Saturday, May 22, 2010

My Brother My Friend

Though Dale was six years older than me, we were best friends both as kids and after we were both married. I guess I shouldn't say just friends because he was also my protector. He was the best brother any girl could ask for. I have so many precious memories of him that I really don't know which one to pick, but I guess this time it will be about the bike.

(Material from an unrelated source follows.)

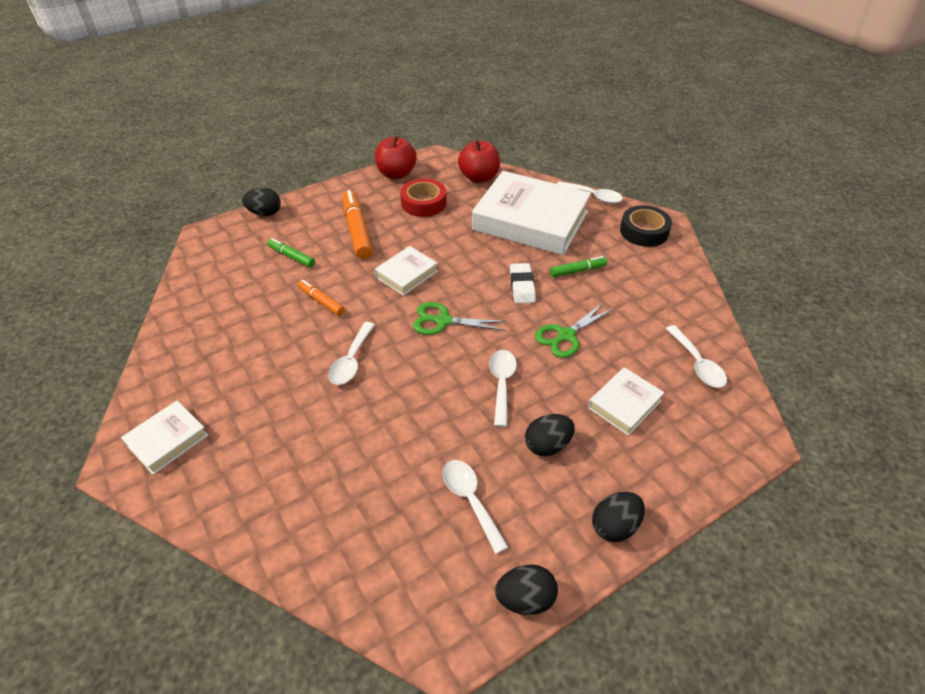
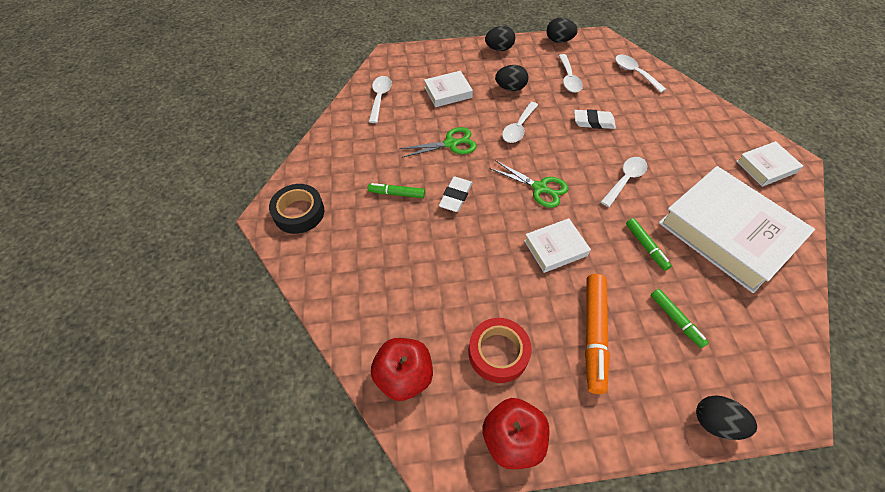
camera: 155 degrees left, 10 degrees up
orange marker [297,280,345,316] -> green marker [626,218,672,271]
white book [472,171,591,255] -> white book moved to [659,166,815,293]
white spoon [557,181,623,204] -> white spoon moved to [615,55,666,93]
none -> white eraser [574,109,616,129]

I don't know if I was a tag along or if he just took me with him everywhere, but before I could ride a bike he would put me on the bar of his to ride. One warm summer day that is just what he had done, but he was going really fast and I was hanging on extra hard to the handle bars as we went to turn into our yard. You guessed it! Me hanging on so tight hampered him from making a complete turn and we ended up in the ditch. I was on the bottom, then Dale, and lastly the bike. I remember Dale's first words, "Don't tell Mom!!!" He didn't yell at me, blame me, or just haul his bike out and leave me there to fend for myself. He asked me if I was hurt and then, after looking around to make sure no one was watching, helped me out of the muddy ditch. We were both a mess, but he was worse off than me. We made it into the house and to the bathroom without Mother seeing us. Dale first cleaned the mud off my clothes and bandaged my knees and elbow, and then tried to repair his fat lip and cuts on his face. I get a hoot out of it now as I remember sitting on the toilet watching him try to clean his face up and wondering how we were going to get away with it. Dale was afraid he would really be in trouble for getting me hurt, and I was afraid of getting him in trouble because he had taken me with him. Somehow we got away with it without Mother ever finding out. It never occurred to me to tell on him. You see he was my brother and my friend and you never tell on a friend. Now that experience is just another precious moment in time that I wish I could go back to.


Tuesday, May 11, 2010

What a Teacher!

Raegan gave me this figurine for my last birthday. It represents two friends who love each other very much, and are working together to keep their friendship alive. It means a lot to me because it truly shows the life Raegan and I are living at this point in time. I'm still mother and she is still my daughter, but we are two adults who share a very precious friendship and who also live together.
There are two thing that I have learned about her that will never change. First, she is a complete perfectionist. If she thinks something she has done is not perfect, she will do it over and over again until it is. Second, she is very stubborn. If she is set in a decision, you can't talk her out of it no matter what.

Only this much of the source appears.